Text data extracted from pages
+++

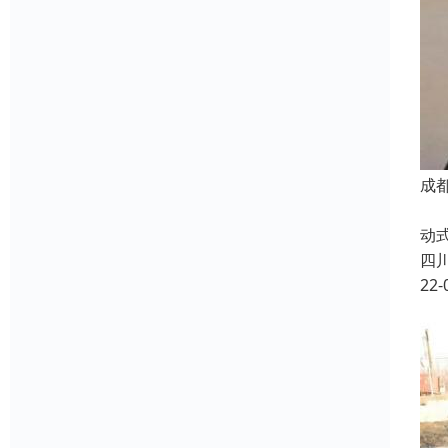
成
市
动
四
22-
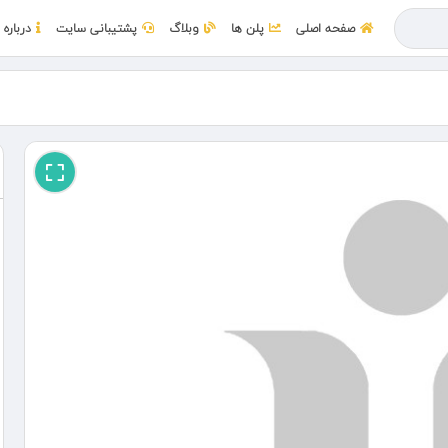
صفحه اصلی
پلن ها
وبلاگ
پشتیبانی سایت
درباره 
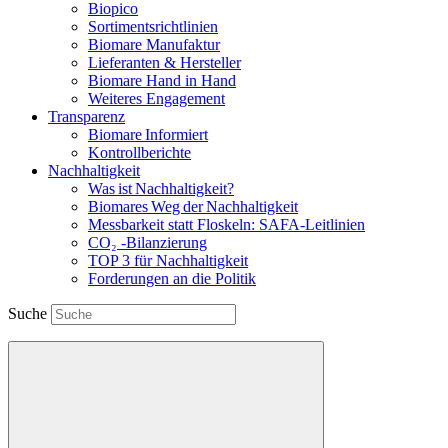
Biopico
Sortimentsrichtlinien
Biomare Manufaktur
Lieferanten & Hersteller
Biomare Hand in Hand
Weiteres Engagement
Transparenz
Biomare Informiert
Kontrollberichte
Nachhaltigkeit
Was ist Nachhaltigkeit?
Biomares Weg der Nachhaltigkeit
Messbarkeit statt Floskeln: SAFA-Leitlinien
CO₂ -Bilanzierung
TOP 3 für Nachhaltigkeit
Forderungen an die Politik
Suche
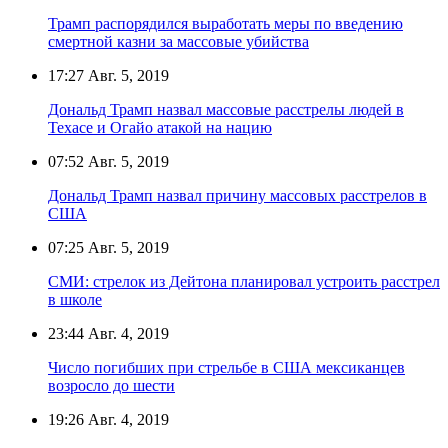
Трамп распорядился выработать меры по введению
смертной казни за массовые убийства
17:27
Авг. 5, 2019
Дональд Трамп назвал массовые расстрелы людей в
Техасе и Огайо атакой на нацию
07:52
Авг. 5, 2019
Дональд Трамп назвал причину массовых расстрелов в
США
07:25
Авг. 5, 2019
СМИ: стрелок из Дейтона планировал устроить расстрел
в школе
23:44
Авг. 4, 2019
Число погибших при стрельбе в США мексиканцев
возросло до шести
19:26
Авг. 4, 2019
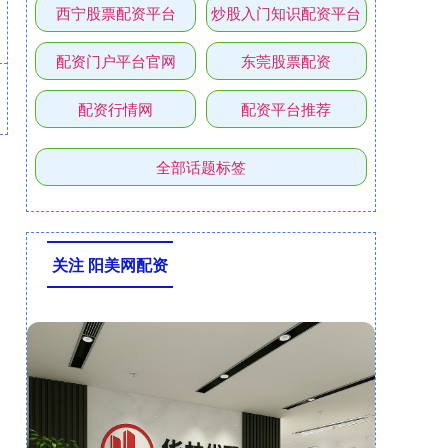
西宁股票配资平台
炒股入门知识配资平台
配资门户平台官网
东莞股票配资
配资行情网
配资平台推荐
全部话题标签
关注 阳美网配资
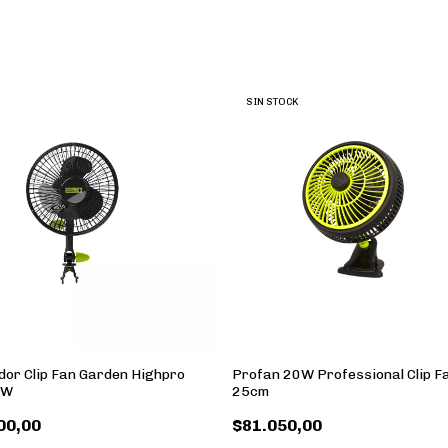
SIN STOCK
dor Clip Fan Garden Highpro
Profan 20W Professional Clip F
5W
25cm
00,00
$81.050,00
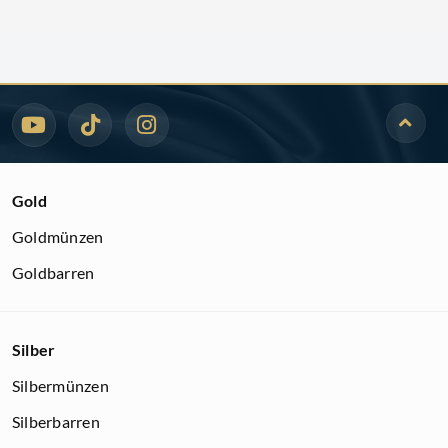
Gold
Goldmünzen
Goldbarren
Silber
Silbermünzen
Silberbarren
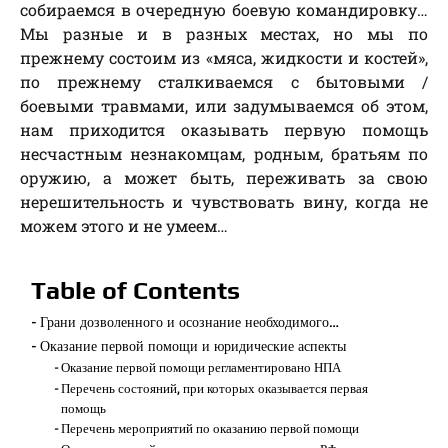
собираемся в очередную боевую командировку…
Мы разные и в разных местах, но мы по
прежнему состоим из «мяса, жидкости и костей»,
по прежнему сталкиваемся с бытовыми /
боевыми травмами, или задумываемся об этом,
нам приходится оказывать первую помощь
несчастным незнакомцам, родным, братьям по
оружию, а может быть, переживать за свою
нерешительность и чувствовать вину, когда не
можем этого и не умеем…
Table of Contents
Грани дозволенного и осознание необходимого…
Оказание первой помощи и юридические аспекты
Оказание первой помощи регламентировано НПА
Перечень состояний, при которых оказывается первая
помощь
Перечень мероприятий по оказанию первой помощи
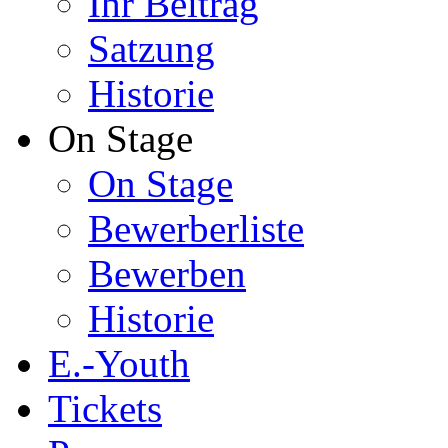
Ihr Beitrag
Satzung
Historie
On Stage
On Stage
Bewerberliste
Bewerben
Historie
E.-Youth
Tickets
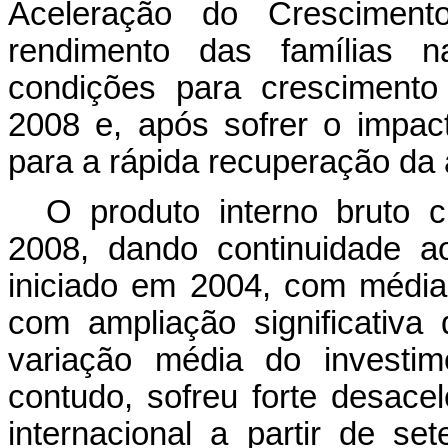
Aceleração do Crescime
rendimento das famílias 
condições para cresciment
2008 e, após sofrer o impacto
para a rápida recuperação da 
O produto interno bruto
2008, dando continuidade a
iniciado em 2004, com média
com ampliação significativa
variação média do investime
contudo, sofreu forte desace
internacional a partir de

+++

◆ INSTRUCTIONS FOR THE TASK ◆
Count the lines of the items above that contain the string "média", treating uppercase and lowercase as distinct. Give only the number.

◆ OUTPUT FOR THIS EXERCISE ◆
2